Pulleiro expresa una desconexión total con la realidad operativa y humana de sus dirigidos
El Estado jujeño parece haber perdido el rumbo en la gestión de lo más sagrado: la seguridad de sus ciudadanos. Resulta alarmante —y hay que decirlo con claridad— que mientras la provincia se jacta de ser la “reina del litio” y de liderar la vanguardia energética, sus policías, los que ponen el cuerpo en el territorio, deban subsistir con un sueldo básico que ronda los 200.000 pesos. Una cifra que suena más a provocación que a reconocimiento y que erosiona cualquier cadena de mando.
La improvisación oficial alcanza niveles preocupantes cuando, en medio del avance del narcotráfico y la escalada delictiva, se anuncian beneficios millonarios para la cúpula mientras el agente de calle carece de recursos básicos. El efectivo que patrulla barrios muchas veces no cuenta con móviles en condiciones ni insumos suficientes, y termina obligado a multiplicar horas de trabajo para sostener su economía familiar.

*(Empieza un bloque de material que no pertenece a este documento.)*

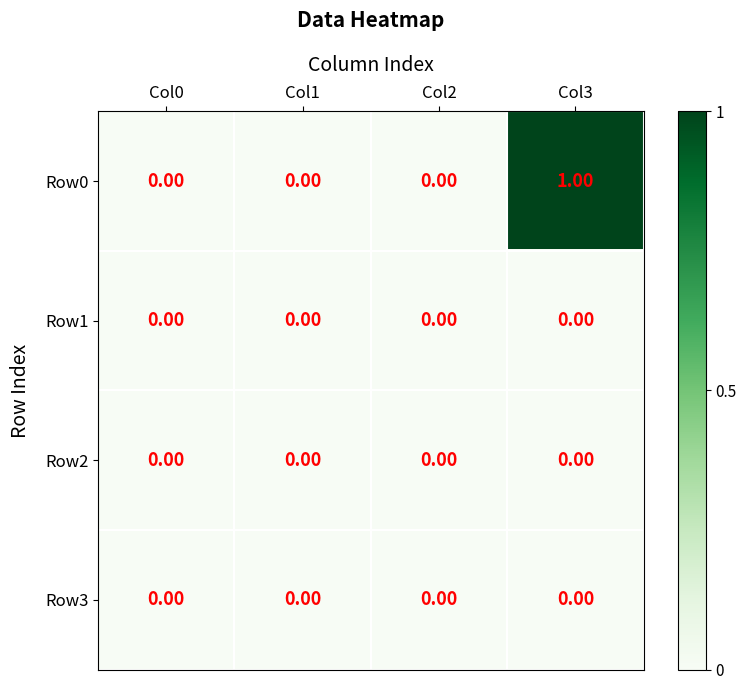

Which series changed the most between Col2 and Col3?

Row0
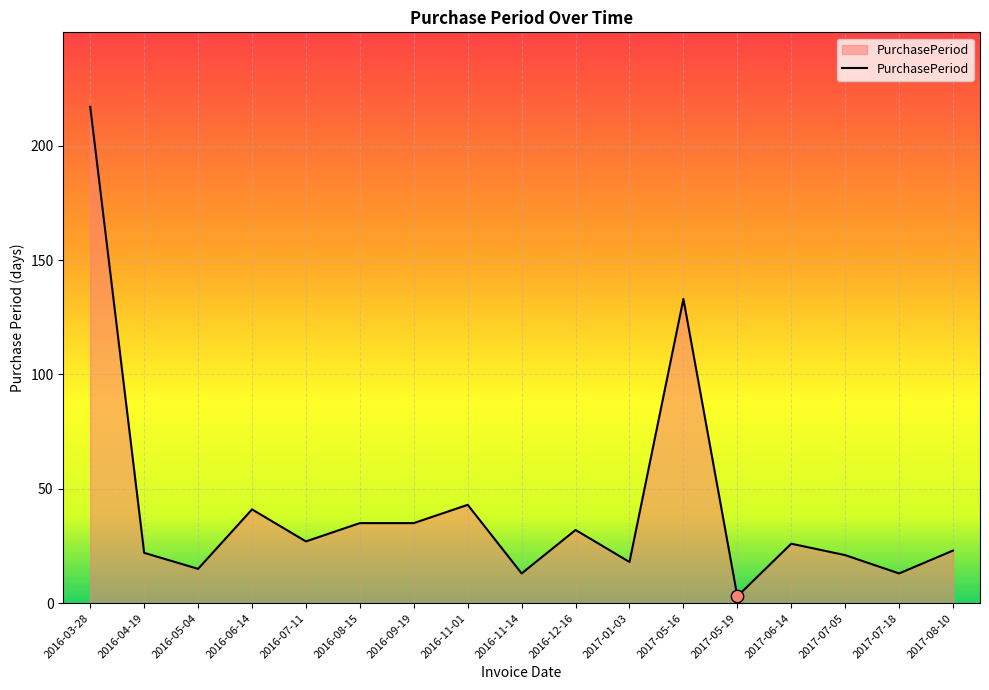

Which has a higher value, 2017-07-05 or 2016-05-04?

2017-07-05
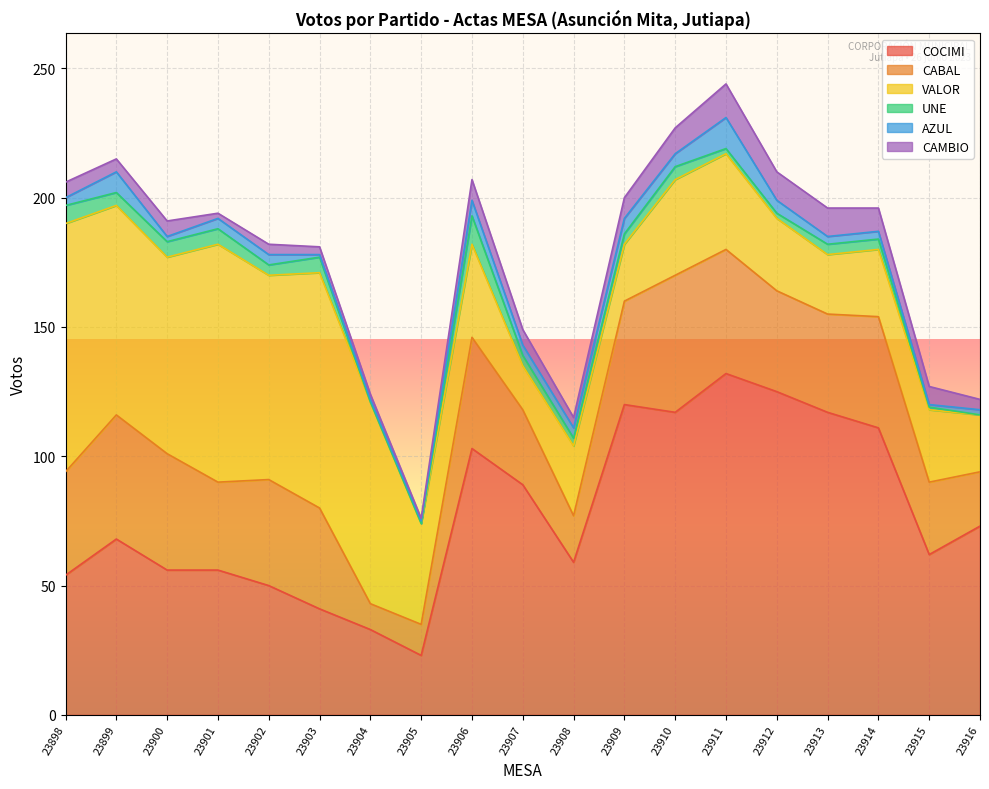

List the series in order of their peak value, lowest first.

UNE, AZUL, CAMBIO, CABAL, VALOR, COCIMI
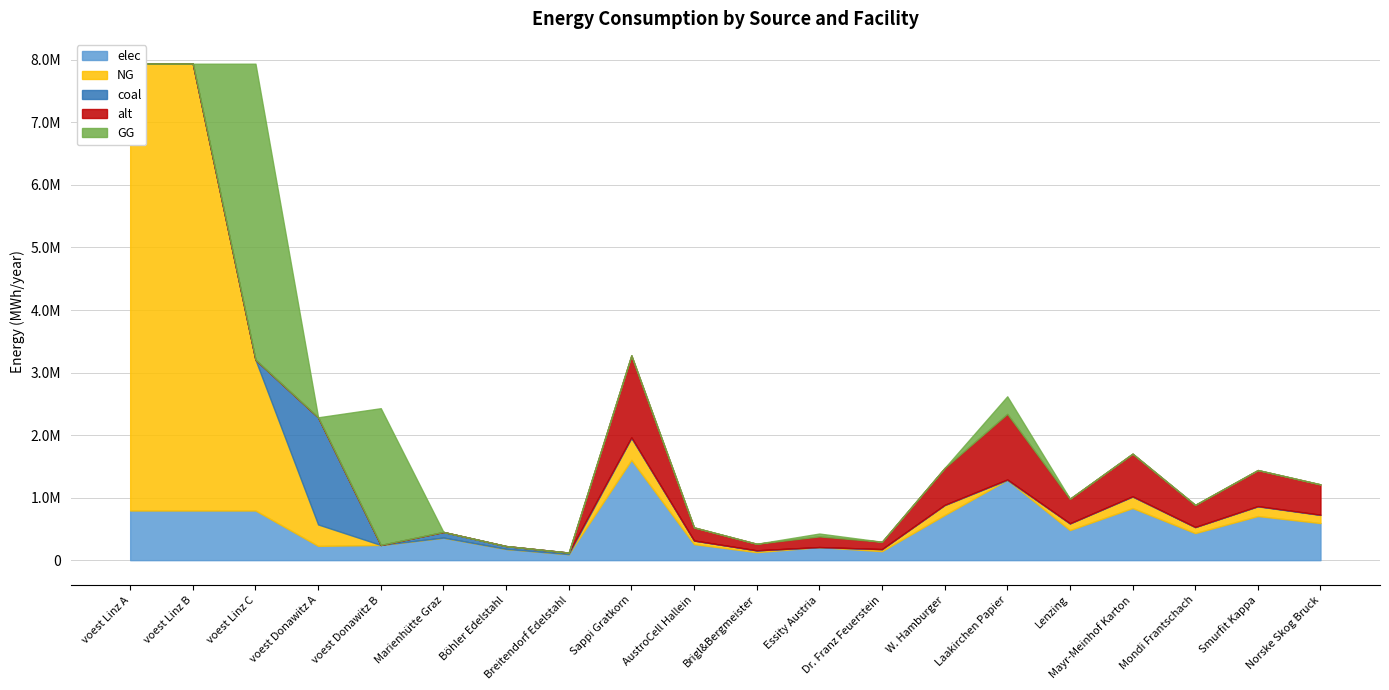

Rank the series at voest Linz C from lowest to highest value.

coal, alt, elec, NG, GG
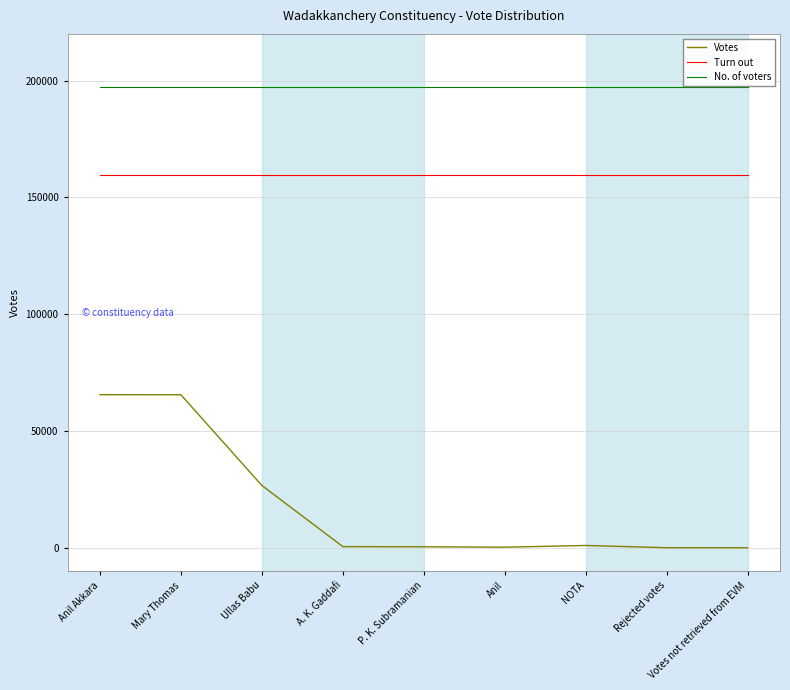

Count the number of categories in the chart.

9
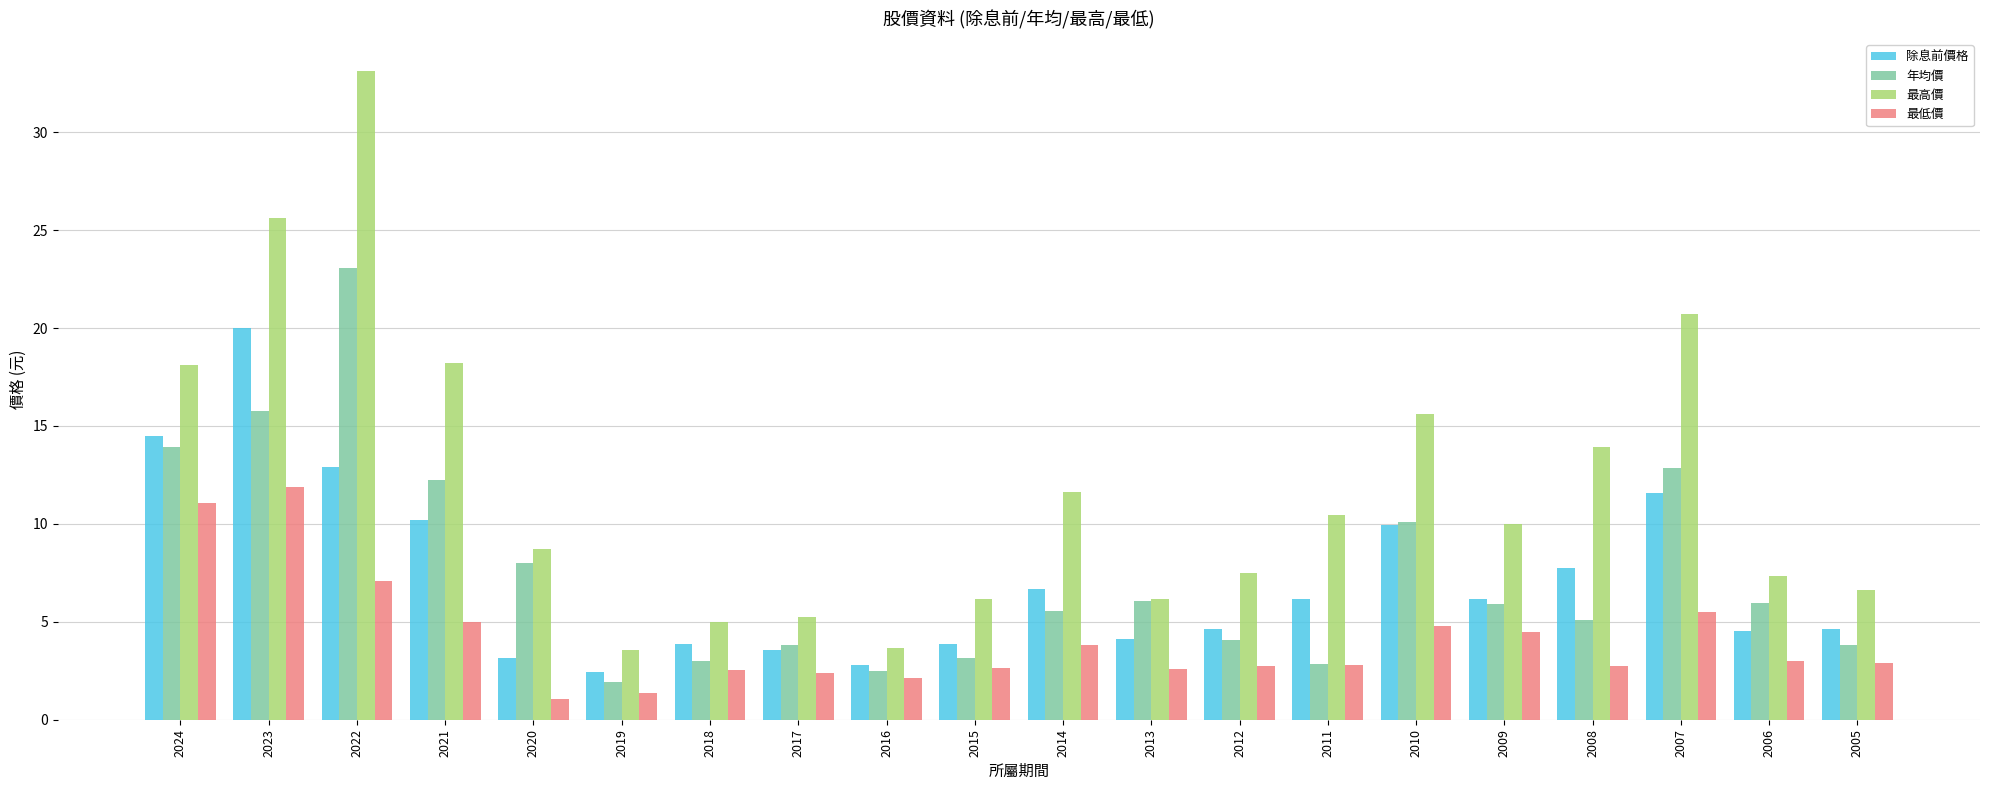

What is the difference between the maximum and second lowest values in the 最低價 series?

10.5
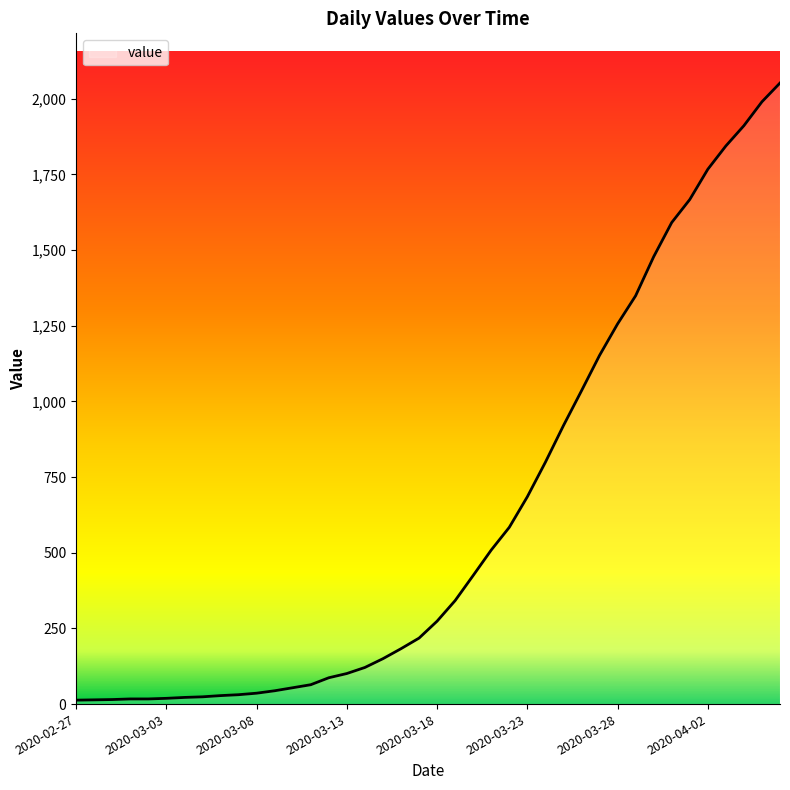

What is the maximum value shown in the chart?

2052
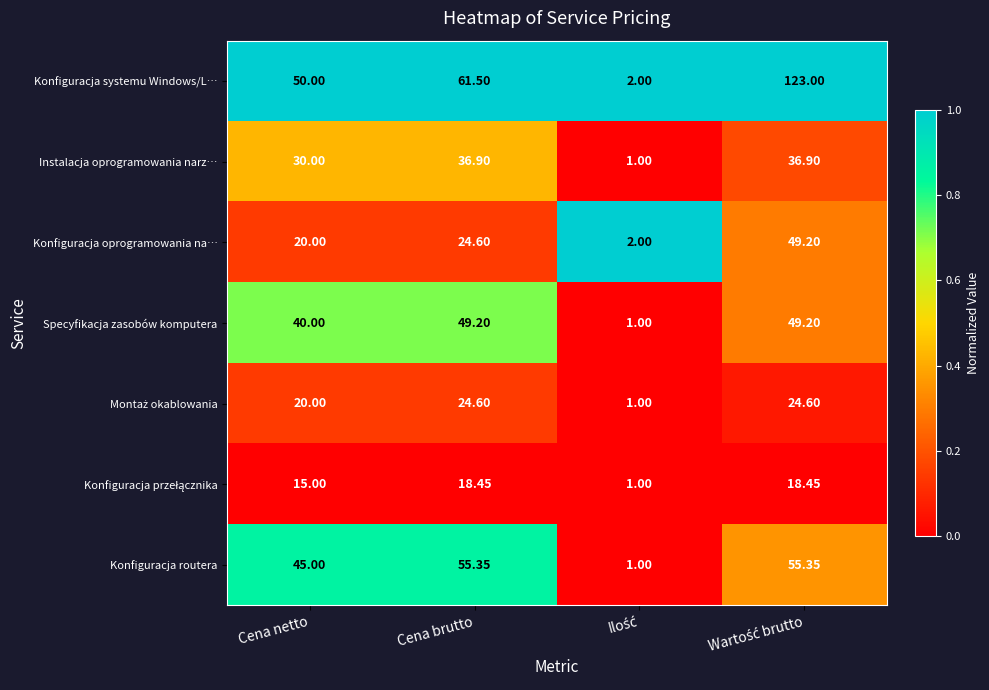

Is the value of Konfiguracja systemu Windows/L… at Cena brutto greater than the value of Instalacja oprogramowania narz… at Cena brutto?

Yes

En un contexto de violencia creciente, resulta contradictorio que se recorten partidas presupuestarias destinadas a seguridad. No se puede combatir el delito con móviles limitados a cupos mínimos de combustible ni con comisarías en condiciones edilicias precarias. La presencia policial efectiva requiere inversión real, planificación y decisión política.
La gestión del secretario Luis Martín Pulleiro acumula cuestionamientos por la falta de consensos y por una evidente desconexión con la realidad operativa. Hoy hay efectivos afectados a tareas administrativas o custodias políticas mientras en los barrios se reclama mayor patrullaje. La discusión sobre la emergencia en seguridad dejó de ser una bandera opositora para convertirse en una demanda social concreta.
En ese marco, el proyecto impulsado por el diputado Luis Federico Canedi propone reordenar recursos, terminar con privilegios de custodia innecesarios y redirigir fondos hacia combustible, equipamiento y mejora de infraestructura. Más allá del debate político, el eje es claro: devolver policías a la calle y garantizar condiciones dignas de trabajo.
La seguridad no se declama; se gestiona con planificación, equidad y transparencia. Cuando el efectivo siente que el esfuerzo no es reconocido y que los beneficios se concentran en pocos, la confianza interna se resquebraja. Y cuando eso ocurre, no solo se afecta a la institución: se pone en riesgo la tranquilidad de toda la provincia.
Es tiempo de abandonar la lógica del parche y asumir que la crisis exige decisiones estructurales. Porque mientras el delito se organiza y avanza, el Estado no puede seguir improvisando.